#8220;Tell me about your life,” “I envy you,” or “How romantic,” people often say when they learn I live in Italy. Tell about my life? There is no romance in it. The enviable parts — economic stability, good health, lovely children — have nothing to do with Italy. Our old cleaning lady said it best: “Life is just so daily.” It’s daily wherever you are — even with better coffee and food, nicer clothes and all the subjunctive verb forms you could ever want.
So what do you tell these people, since they don’t want the truth? Do you pull a Dr. Seuss “And to Think that I Saw it on Mulberry Street,” where a horse and cart get blown up until they are a parade with elephants? It won’t work. You can’t make an overweight 50-year-old boy with a rusty Volvo station wagon and a chronic complainer who eats and cooks exclusively in bianco — invalid food — into a handsome lover in a Ferrari or an amply-bosomed nonna who turns out magical tortellini.
That doesn’t mean my life has nothing to offer. It just isn’t romance or glamour. But these day maybe something more useful is in order anyway. So with that, here are some tips, taken from my daily life, to help you face the current economic and environmental crises all’italiana:
— I ride a bicycle everywhere. In addition to being good for my budget and the environment, it is good for my figure. If I can’t go by bike, I take public transport. So do my children. No comfy mom-chauffeured SUVs. I select after-school activities by the ATM map. If it’s not on a handy bus line, you don’t do it. I’ll probably have to pay for therapy later on. It’s part of parenting; bring it on.
— I do not own a drier.

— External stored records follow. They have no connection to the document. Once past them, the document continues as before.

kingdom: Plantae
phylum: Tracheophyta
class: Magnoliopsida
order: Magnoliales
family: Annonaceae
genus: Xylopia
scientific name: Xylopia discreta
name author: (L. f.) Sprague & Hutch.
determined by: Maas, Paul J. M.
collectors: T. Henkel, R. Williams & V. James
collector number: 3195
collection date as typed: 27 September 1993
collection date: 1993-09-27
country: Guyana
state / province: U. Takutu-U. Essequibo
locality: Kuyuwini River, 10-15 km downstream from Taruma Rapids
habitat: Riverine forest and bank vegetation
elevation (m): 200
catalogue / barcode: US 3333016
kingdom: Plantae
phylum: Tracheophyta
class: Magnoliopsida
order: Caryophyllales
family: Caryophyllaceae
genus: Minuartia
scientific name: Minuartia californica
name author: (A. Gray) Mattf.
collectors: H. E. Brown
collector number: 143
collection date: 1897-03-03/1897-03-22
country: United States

My roving drying rack is a homey Neapolitan touch that, with ceramic radiator vases, doubles as a humidifier.
— Like most Italians, I buy fewer, more expensive clothes, which I use a long time. Even without an amortization schedule I can figure that one 10-year-old really expensive skirt (which still gets compliments) was a good budgetary and environmental decision. My frugality doesn’t help Third World garment workers, but you can’t solve everything.
While fewer clothes might mean more frequent wear and more and cleaning, ergo greater expenditure and environmental damage, there is an Italian solution: Clean less and by hand. Brush clothes, particularly wool ones, which removes loose dirt before it sinks in and attracts moths. My mother in law can’t make tortellini, but at least she taught me this.
— My mother in law also introduced me to the maglietta della salute. One cotton-lined wool number + cashmere sweater = lower thermostat + heating bill.
All right, there is some “Tuscan sun” color here; the local street market. I am sure its carbon footprint is smaller than a supermarket’s. I reuse the paper vegetable bags. If I buy too much for the bike or old-lady shopping cart, the vegetable guy delivers it on his sturdy, black delivery bike or motorino. It’s even a bit romantic; the vegetable guy is a shameless flirt …
— I have, by American standards, a small refrigerator. I grocery shop daily. This may not be time efficient, but my family’s schedule is volatile. If I planned meals and shopped weekly, like a serious madre di famiglia, we’d throw out a lot of food.
— I repair and recycle things: appliances, suitcases, shoes and furniture. My mother taught me how to darn socks. If yours didn’t, make that nonna who lived through the War happy and have her teach you. Support your local merceria: Buy a darning egg and cotton.
It’s not all my merit, and I’m not alone. Italy makes some things easy.Expensive gasoline and electricity invite greener alternatives. Pre-car cities help too, as do mercerie and appliance repairmen.
Some Italian habits would have kept us out of our current mess anyway. If Americans had done as Italians (or the parents of Italians) and bought homes with cash, there might not have been a subprime crisis. The same for consumer debt. Did you ever notice how few credit-card slots Italian wallets have? (Instead, there’s the neighborhood strozzino — loan shark.)
Despite my good work, I have never had the courage to take a carbon footprint test, perhaps because I fear that my twice-annual plane trips to the U.S. cancel out all the virtues listed above. Between that and the lack of romance, maybe I should never have left home.